Il a également promis de veto à toute loi qui « change la forme de l'identité nationale ou donne la souveraineté de la Pologne aux autorités en dehors de la République », avec une référence indirecte à l'UE, et une insinuation sur la politique d'immigration et des questions telles que la modification des lois sur l'avortement et les droits LGBTQ +.

Donald Tusk a fait allusion à la Constitution en tant que ligne rouge que Nawrocki devra respecter. « Je connais la constitution de la mémoire, en particulier les parties qui détaillent les responsabilités du président et du gouvernement: le président est le représentant de l'État polonais. Le gouvernement exerce une politique interne et étrangère. »

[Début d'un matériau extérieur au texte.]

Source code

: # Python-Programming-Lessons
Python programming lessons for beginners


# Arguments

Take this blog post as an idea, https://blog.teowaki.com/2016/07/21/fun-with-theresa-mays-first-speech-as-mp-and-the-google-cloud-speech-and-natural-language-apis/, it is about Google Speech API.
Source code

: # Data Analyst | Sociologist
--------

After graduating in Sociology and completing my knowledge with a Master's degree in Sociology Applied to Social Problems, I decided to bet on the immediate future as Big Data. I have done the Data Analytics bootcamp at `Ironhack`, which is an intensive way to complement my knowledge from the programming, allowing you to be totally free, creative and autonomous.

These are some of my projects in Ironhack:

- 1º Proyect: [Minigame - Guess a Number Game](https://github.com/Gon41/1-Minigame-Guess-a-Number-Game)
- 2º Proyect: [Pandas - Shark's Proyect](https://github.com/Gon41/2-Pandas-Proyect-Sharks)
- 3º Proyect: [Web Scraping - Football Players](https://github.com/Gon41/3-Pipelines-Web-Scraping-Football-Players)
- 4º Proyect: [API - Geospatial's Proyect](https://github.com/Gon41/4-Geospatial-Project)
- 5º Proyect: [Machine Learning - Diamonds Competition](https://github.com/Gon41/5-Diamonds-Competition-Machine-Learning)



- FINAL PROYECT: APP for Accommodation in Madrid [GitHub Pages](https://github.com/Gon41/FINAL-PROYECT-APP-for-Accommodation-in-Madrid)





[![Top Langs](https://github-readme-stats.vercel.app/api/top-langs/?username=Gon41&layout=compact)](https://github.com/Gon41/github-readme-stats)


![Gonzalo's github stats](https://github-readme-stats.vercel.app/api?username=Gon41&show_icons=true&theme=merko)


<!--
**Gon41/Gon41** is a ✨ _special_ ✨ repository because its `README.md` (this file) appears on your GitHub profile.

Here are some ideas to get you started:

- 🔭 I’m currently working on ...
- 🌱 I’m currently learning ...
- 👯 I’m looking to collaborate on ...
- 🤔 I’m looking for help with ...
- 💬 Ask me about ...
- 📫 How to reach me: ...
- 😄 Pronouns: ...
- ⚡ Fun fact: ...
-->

Dans la politique étrangère, il peut également y avoir une confrontation, puisque Nawrocki présume dans la campagne électorale de sa proximité avec Donald Trump: il a été reçu à la Maison Blanche. C'est la première fois qu'un président américain intervient de cette manière en Pologne, où tous les dirigeants sont pro-américains.

Le nouvel ambassadeur de Varsovie, Tom Rose, a déjà commencé à donner des leçons à Tusk et Sikorski au sujet de sa préoccupation pour la situation humanitaire à Gaza. Pour Tom Rose, il n'y a rien à reprocher le gouvernement de Netanyahu, un exemple de générosité, à son avis.

Qui sert la polarisation

En fait, comme Aleks Szczerbiak, professeur de politique à l'Université de Sussex, souligne le blog de la politique polonaise, « Donald Tusk préfère toujours opérer dans un environnement politique très polarisé. Une approche plus nuancée de Nawrocki serait beaucoup plus problématique pour le gouvernement. »

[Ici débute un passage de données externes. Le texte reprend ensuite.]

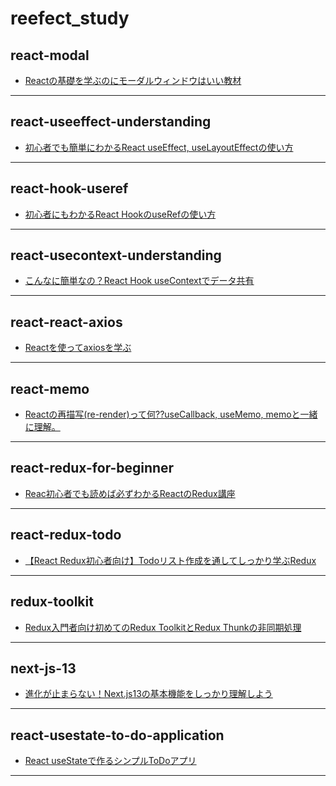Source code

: # reefect_study
## react-modal
* [Reactの基礎を学ぶのにモーダルウィンドウはいい教材](https://reffect.co.jp/react/react-modal/)
---
## react-useeffect-understanding
* [初心者でも簡単にわかるReact useEffect, useLayoutEffectの使い方](https://reffect.co.jp/react/react-useeffect-understanding/)
---
## react-hook-useref
* [初心者にもわかるReact HookのuseRefの使い方](https://reffect.co.jp/react/react-hook-useref/)
---
## react-usecontext-understanding
* [こんなに簡単なの？React Hook useContextでデータ共有](https://reffect.co.jp/react/react-usecontext-understanding/)
---
## react-react-axios
* [Reactを使ってaxiosを学ぶ](https://reffect.co.jp/react/react-axios/)
---
## react-memo
* [Reactの再描写(re-render)って何??useCallback, useMemo, memoと一緒に理解。](https://reffect.co.jp/react/react-memo/)
---
## react-redux-for-beginner
* [Reac初心者でも読めば必ずわかるReactのRedux講座](https://reffect.co.jp/react/react-redux-for-beginner/)
---
## react-redux-todo
* [【React Redux初心者向け】Todoリスト作成を通してしっかり学ぶRedux](https://reffect.co.jp/react/react-redux-todo/)
---
## redux-toolkit
* [Redux入門者向け初めてのRedux ToolkitとRedux Thunkの非同期処理](https://reffect.co.jp/react/redux-toolkit/)
---
## next-js-13
* [進化が止まらない！Next.js13の基本機能をしっかり理解しよう](https://reffect.co.jp/react/next-js-13)
---
## react-usestate-to-do-application
* [React useStateで作るシンプルToDoアプリ](https://reffect.co.jp/react/reack-usestate-to-do-application)
---
<!-- ##　　react-hook-usestate-understand
* [初心者でもわかるReact Hook のuseStateを使い方](https://reffect.co.jp/react/react-hook-usestate-understand)
--- -->

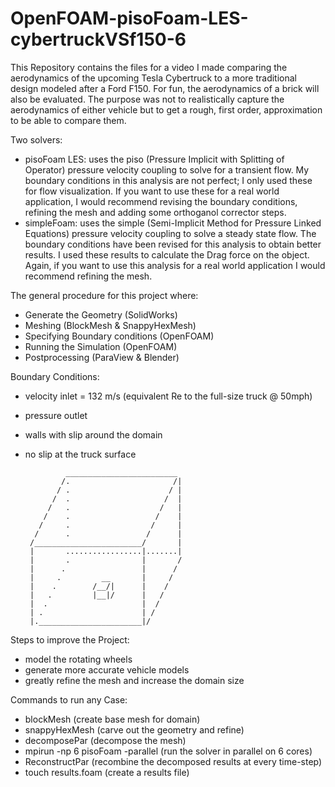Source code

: # OpenFOAM-pisoFoam-LES-cybertruckVSf150-6

This Repository contains the files for a video I made comparing the aerodynamics of the upcoming Tesla Cybertruck to a more traditional design modeled after a Ford F150. For fun, the aerodynamics of a brick will also be evaluated.
The purpose was not to realistically capture the aerodynamics of either vehicle but to get a rough, first order, approximation to be able to compare them.

Two solvers:
- pisoFoam LES: uses the piso (Pressure Implicit with Splitting of Operator) pressure velocity coupling to solve for a transient flow. My boundary conditions in this analysis are not perfect; I only used these for flow visualization. If you want to use these for a real world application, I would recommend revising the boundary conditions, refining the mesh and adding some orthoganol corrector steps.
- simpleFoam: uses the simple (Semi-Implicit Method for Pressure Linked Equations) pressure velocity coupling to solve a steady state flow. The boundary conditions have been revised for this analysis to obtain better results. I used these results to calculate the Drag force on the object. Again, if you want to use this analysis for a real world application I would recommend refining the mesh.

The general procedure for this project where:
- Generate the Geometry (SolidWorks)
- Meshing (BlockMesh & SnappyHexMesh)
- Specifying Boundary conditions (OpenFOAM)
- Running the Simulation (OpenFOAM)
- Postprocessing (ParaView & Blender)

Boundary Conditions:
- velocity inlet = 132 m/s (equivalent Re to the full-size truck @ 50mph)
- pressure outlet
- walls with slip around the domain
- no slip at the truck surface


               _________________________
              /.                       /|
             / .                      / |
            /  .                     /  |
           /   .                    /   |
          /    .                   /    |
	     /     .                  /     |
	    /      .                 /      |
       /________________________/       |
       |       .................|.......|
       |       .                |       /
       |      .                 |      /
       |     .         __       |     /
       |    .        /__/|      |    /
       |   .         |__|/      |   /
       |  .                     |  /
       | .                      | /
       |._______________________|/
       

Steps to improve the Project:
- model the rotating wheels
- generate more accurate vehicle models
- greatly refine the mesh and increase the domain size

Commands to run any Case:
- blockMesh (create base mesh for domain)
- snappyHexMesh (carve out the geometry and refine)
- decomposePar (decompose the mesh)
- mpirun -np 6 pisoFoam -parallel (run the solver in parallel on 6 cores)
- ReconstructPar (recombine the decomposed results at every time-step)
- touch results.foam (create a results file)
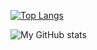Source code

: 
[![Top Langs](https://github-readme-stats.vercel.app/api/top-langs/?username=JavaDevMC&layout=radical)](https://github.com/anuraghazra/github-readme-stats)

![My GitHub stats](https://github-readme-stats.vercel.app/api?username=JavaDevMC&hide=contribs,prs)
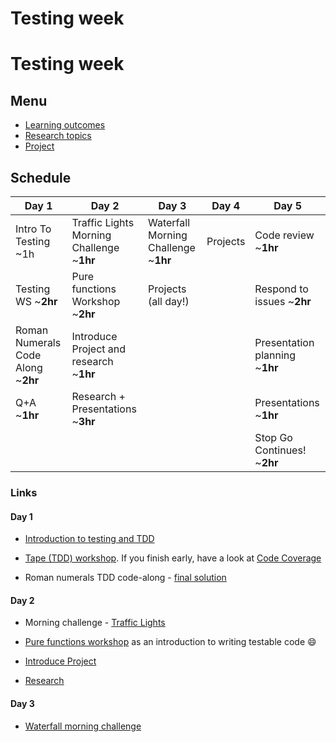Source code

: # Testing week

# Testing week

## Menu
 - [Learning outcomes](./learning-outcomes.md)
 - [Research topics](./research-afternoon.md)
 - [Project](./project)

## Schedule
Day 1|Day 2|Day 3|Day 4| Day 5 
---|---|---|---|---
|Intro To Testing ~1h|Traffic Lights Morning Challenge ~**1hr**|Waterfall Morning Challenge ~**1hr**| Projects| Code review ~**1hr**
|Testing WS ~**2hr**|Pure functions Workshop ~**2hr**|Projects (all day!)|| Respond to issues ~**2hr**
|Roman Numerals Code Along ~**2hr**|Introduce Project and research ~**1hr**| ||Presentation planning ~**1hr**
|Q+A ~**1hr**|Research + Presentations ~**3hr**||| Presentations ~**1hr**
|||||Stop Go Continues! ~**2hr**

### Links

#### Day 1

- [Introduction to testing and TDD](https://github.com/foundersandcoders/testing-tdd-intro)

- [Tape (TDD) workshop](https://github.com/foundersandcoders/fizzbuzz). If you finish early, have a look at [Code Coverage](https://github.com/dwyl/learn-tape#bonus-level)

- Roman numerals TDD code-along - [final solution](https://github.com/foundersandcoders/roman-numeral-tdd-codealong)

#### Day 2

- Morning challenge - [Traffic Lights](https://github.com/ghassanmas/morning-challenge-traffic-lights)

- [Pure functions workshop](https://github.com/foundersandcoders/ws-pure-functions-easy-testing) as an introduction to writing testable code :smile:

- [Introduce Project](./project)

- [Research](./research-afternoon.md)

#### Day 3

- [Waterfall morning challenge](https://github.com/foundersandcoders/mc-waterfall-chaser)

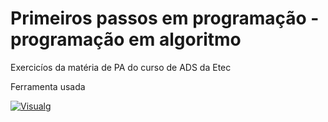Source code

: <h1>Primeiros passos em programação - programação em algoritmo</h1>
<p>Exercicíos da matéria de PA do curso de ADS da Etec</p>

<p>Ferramenta usada</p>

[![Visualg](https://img.shields.io/badge/Visualg-3.0.7-blue?logo=visual-studio-code)](https://www.visualg3.com.br/)

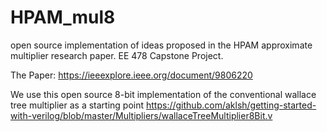 # HPAM_mul8
open source implementation of ideas proposed in the HPAM approximate multiplier research paper. EE 478 Capstone Project.

The Paper: https://ieeexplore.ieee.org/document/9806220 

We use this open source 8-bit implementation of the conventional wallace tree multiplier as a starting point
https://github.com/aklsh/getting-started-with-verilog/blob/master/Multipliers/wallaceTreeMultiplier8Bit.v
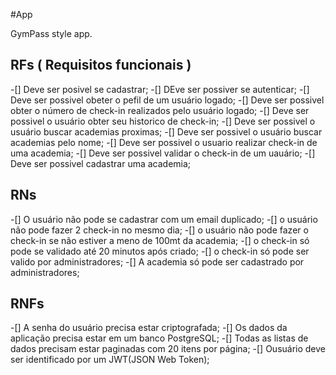 #App

GymPass style app.

## RFs ( Requisitos funcionais )

-[] Deve ser posivel se cadastrar;
-[] DEve ser possiver se autenticar;
-[] Deve ser possivel obeter o pefil de um usuário logado;
-[] Deve ser possivel obter o número de check-in realizados pelo usuário logado;
-[] Deve ser possivel o usuário obter seu historico de check-in;
-[] Deve ser possivel o usuário buscar academias proximas;
-[] Deve ser possivel o usuário buscar academias pelo nome;
-[] Deve ser possivel o usuario realizar check-in de uma academia;
-[] Deve ser possivel validar o check-in de um uauário;
-[] Deve ser possivel cadastrar uma academia;

## RNs

-[] O usuário não pode se cadastrar com um email duplicado;
-[] o usuário não pode fazer  2 check-in no mesmo dia;
-[] o usuário não pode fazer o check-in se não estiver a meno de 100mt da academia;
-[] o check-in só pode se validado até 20 minutos após criado;
-[] o check-in só pode ser valido por administradores;
-[] A academia só pode ser cadastrado por administradores;

## RNFs 

-[] A senha do usuário precisa estar criptografada;
-[] Os dados da aplicação precisa estar em um banco PostgreSQL;
-[] Todas as listas de dados precisam estar paginadas com 20 itens por página;
-[] Ousuário deve ser identificado por um JWT(JSON Web Token);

Il y a encore deux ans pour les élections législatives et ce temps est une éternité en politique. De plus, en tant que Szczerbiak, Tusk, qui était déjà Premier ministre entre 2007 et 2014, est un « enseignant dans les retours », mais aura besoin, à son avis, un changement de paradigme (Gamechanger) pour arriver avec la solvabilité à la fin du mandat.

Malgré cela, les populistes ne peuvent pas donner la bataille pour le bétail: maintenant ils ont aussi des rivaux à leur droite (Konfederacja) et leur ascension les rendra très difficiles à réaliser une majorité de solvant.